## What you will do
Please show each line of the records that contains the word "meine".

BEGIN Records to use

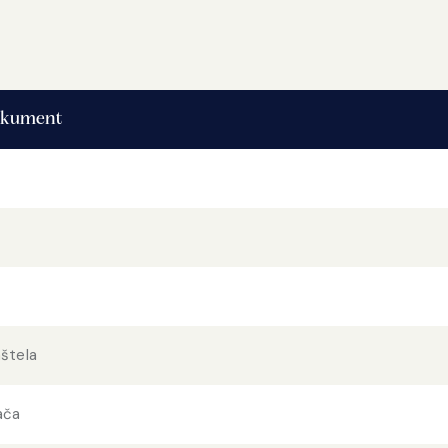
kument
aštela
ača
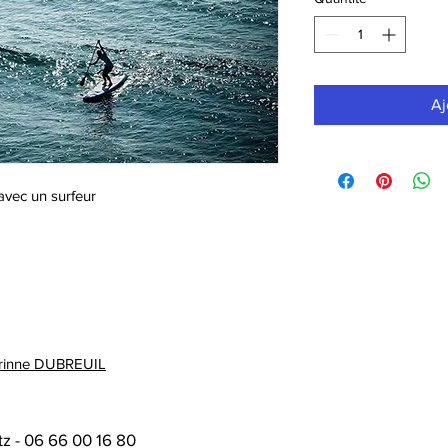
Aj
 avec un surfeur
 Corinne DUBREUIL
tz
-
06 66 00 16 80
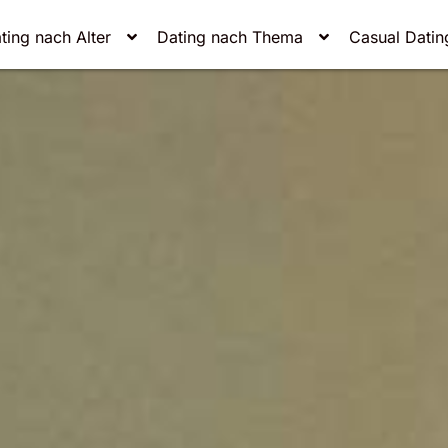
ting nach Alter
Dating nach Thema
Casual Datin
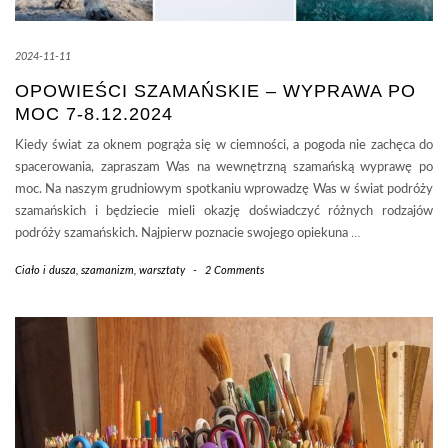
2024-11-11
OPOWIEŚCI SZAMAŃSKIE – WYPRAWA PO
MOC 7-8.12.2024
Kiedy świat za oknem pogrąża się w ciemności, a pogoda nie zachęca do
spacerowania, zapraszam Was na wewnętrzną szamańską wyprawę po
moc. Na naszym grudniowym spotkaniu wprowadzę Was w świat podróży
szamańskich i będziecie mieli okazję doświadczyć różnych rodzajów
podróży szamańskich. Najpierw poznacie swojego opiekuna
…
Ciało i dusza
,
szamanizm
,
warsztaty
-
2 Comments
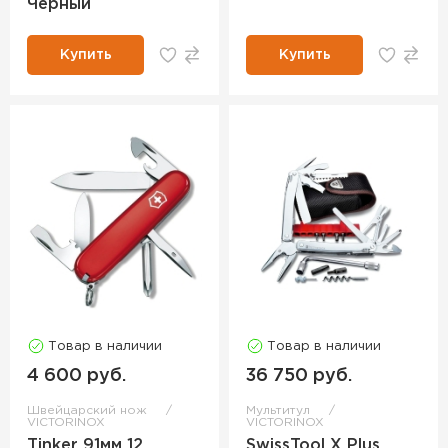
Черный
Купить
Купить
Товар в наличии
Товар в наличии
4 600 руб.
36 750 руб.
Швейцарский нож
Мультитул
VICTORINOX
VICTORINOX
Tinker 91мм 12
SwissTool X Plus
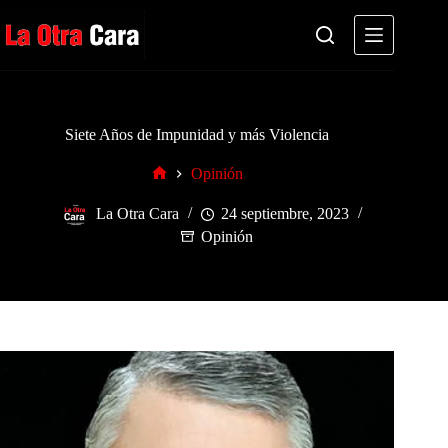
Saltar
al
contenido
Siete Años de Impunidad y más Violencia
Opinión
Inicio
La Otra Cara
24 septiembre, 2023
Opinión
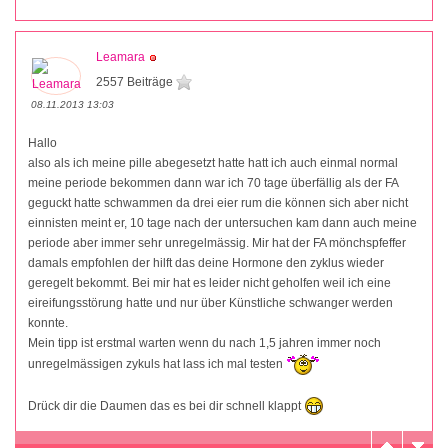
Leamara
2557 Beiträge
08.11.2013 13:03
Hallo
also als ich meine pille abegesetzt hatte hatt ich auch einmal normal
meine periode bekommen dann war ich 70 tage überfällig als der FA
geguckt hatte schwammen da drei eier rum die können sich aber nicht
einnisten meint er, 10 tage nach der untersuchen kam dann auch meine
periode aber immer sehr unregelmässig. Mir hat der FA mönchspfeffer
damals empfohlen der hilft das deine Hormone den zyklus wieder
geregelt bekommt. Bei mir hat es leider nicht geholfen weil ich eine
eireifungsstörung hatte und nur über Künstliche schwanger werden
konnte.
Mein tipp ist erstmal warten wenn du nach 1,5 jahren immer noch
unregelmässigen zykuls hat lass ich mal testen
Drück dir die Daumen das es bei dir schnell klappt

END Records to use

## Result of this exercise
also als ich meine pille abegesetzt hatte hatt ich auch einmal normal
meine periode bekommen dann war ich 70 tage überfällig als der FA
einnisten meint er, 10 tage nach der untersuchen kam dann auch meine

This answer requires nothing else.